Naomi Fineberg, who leads a specialist clinic for patients with OCD, sees many for whom daily life is difficult and who continue to struggle with their disorder despite treatment. According to her, about 40% of patients fail to respond to individually-tailored treatments. What’s more, many are left with residual troublesome symptoms such as continuing obsessive thoughts or relapse.

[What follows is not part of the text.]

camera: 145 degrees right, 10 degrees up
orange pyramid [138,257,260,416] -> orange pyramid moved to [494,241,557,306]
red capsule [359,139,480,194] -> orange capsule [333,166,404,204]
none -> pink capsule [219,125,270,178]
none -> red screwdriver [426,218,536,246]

Such patients may still fall into depression and suicidal behaviour after treatment, becoming so overwhelmed by their obsessive compulsive behaviours that they end up neglecting their family, work, friends and health. OCD in its most severe form disrupts even the most basic self-care activities, such as eating or drinking – sometimes resulting in the need for long-term hospitalisation or residential care.

OCD on the brain

The new study from our team here at the University of Cambridge, published in the Proceedings of the National Academy of Sciences, is now beginning to show why this is. We compared 43 OCD patients with 35 healthy control participants in an experiment designed to investigate why patients with OCD struggle to learn that not performing their safety behaviours is in fact “safe”. We did this by examining their ability to flexibly adjust their reactions to changes in threat while inside an fMRI scanner, which measures brain activity by tracking changes in blood flow, at the Wolfson Brain Imaging Centre.

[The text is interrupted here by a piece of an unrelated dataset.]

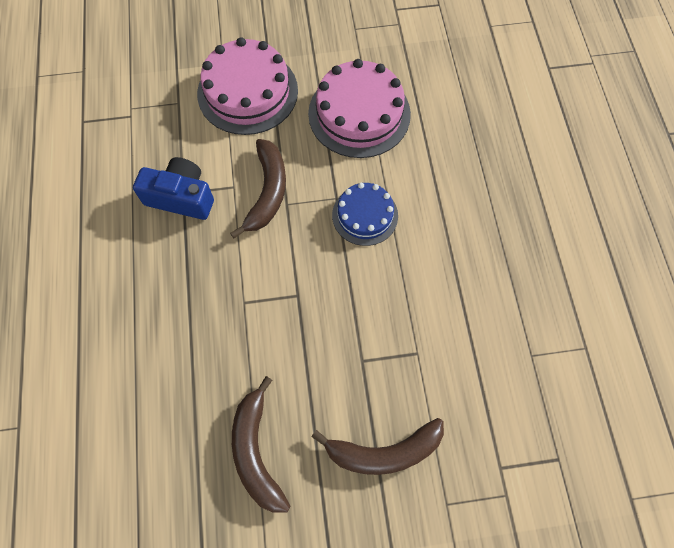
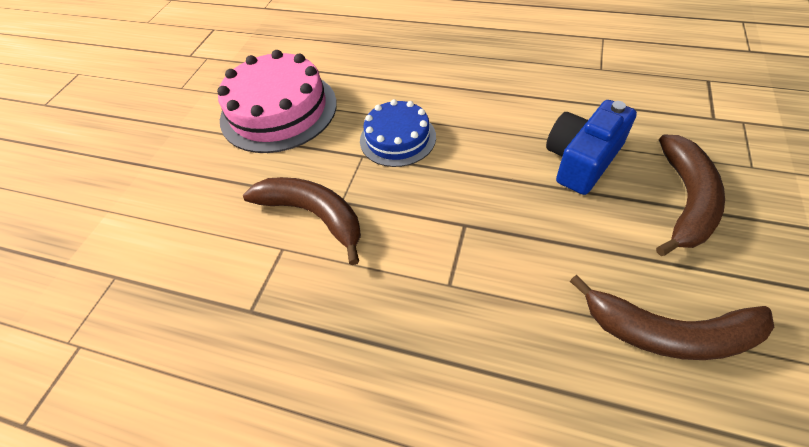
camera: 60 degrees left, 15 degrees down
blue camera [133,157,214,220] -> blue camera moved to [546,100,637,195]
pink cake [197,37,298,135] -> none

We showed the participants two angry faces, of which one was sometimes paired with a mild electric shock to the wrist, making it threatening. Recordings of tiny changes in sweat indicated when participants were expecting a shock. To test flexible updating of threat we also reversed the stimuli so that the “safe” face became the threatening one and vice versa. The experiment tests the individual’s ability to learn when a stimulus is safe and so not to expect a shock. By reversing the stimuli, we introduced ambiguity as both faces had by then been associated with the possibility of a shock.

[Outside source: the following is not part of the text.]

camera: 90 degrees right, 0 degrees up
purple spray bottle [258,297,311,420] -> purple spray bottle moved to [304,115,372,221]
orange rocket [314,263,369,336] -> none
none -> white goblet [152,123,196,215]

Ventromedial prefrontal cortex: signals safety. Brain_human_sagittal_section.svg: Patrick J. Lynch, medical illustrator, CC BY-SA

Patients with OCD could initially learn which face predicted threat. But once this had been reversed they were unable to differentiate between the new and the old threatening stimulus – they treated both as threatening. We think this is because they never really learned that one of the faces was truly safe – something which was reflected in their brain activity. Unlike in the healthy participants, there was no signal from the OCD patients’ ventromedial prefrontal cortex, a brain area that normally signals safety.

The results suggest that OCD patients are likely to have difficulty learning when situations are safe in everyday life – and that this has to do with differences in the brain. This has great relevance for the current psychological treatment of OCD, in which patients are expected to learn that not performing excessive and compulsive safety behaviours is in fact “safe” and therefore unnecessary. Current exposure therapies may only teach patients how to deal with their compulsions rather than truly learning that the situations they are so scared of are not actually dangerous. This means that obsessive thoughts can persist, and that it is possible for compulsive behaviour to return in future stressful situations.

The research follows another recent study published in Biological Psychiatry, which discovered a lack of communication between specific brain areas in patients with OCD. In particular, it found disrupted connectivity between neural pathways that connect the front of the brain with the basal ganglia, which are critical for flexible thinking and goal-directed behaviours that we know are impaired in OCD patients and are likely to contribute to the difficulty of overcoming the drive to perform needless compulsions.

An avenue for improving future treatment for OCD would be to explore better learning in patients that not performing compulsive safety behaviours is truly safe. This could be achieved by boosting rewards in therapy for not performing safety behaviour or possibly with the help of certain drugs that can enhance the positive experience of not having to perform the compulsions.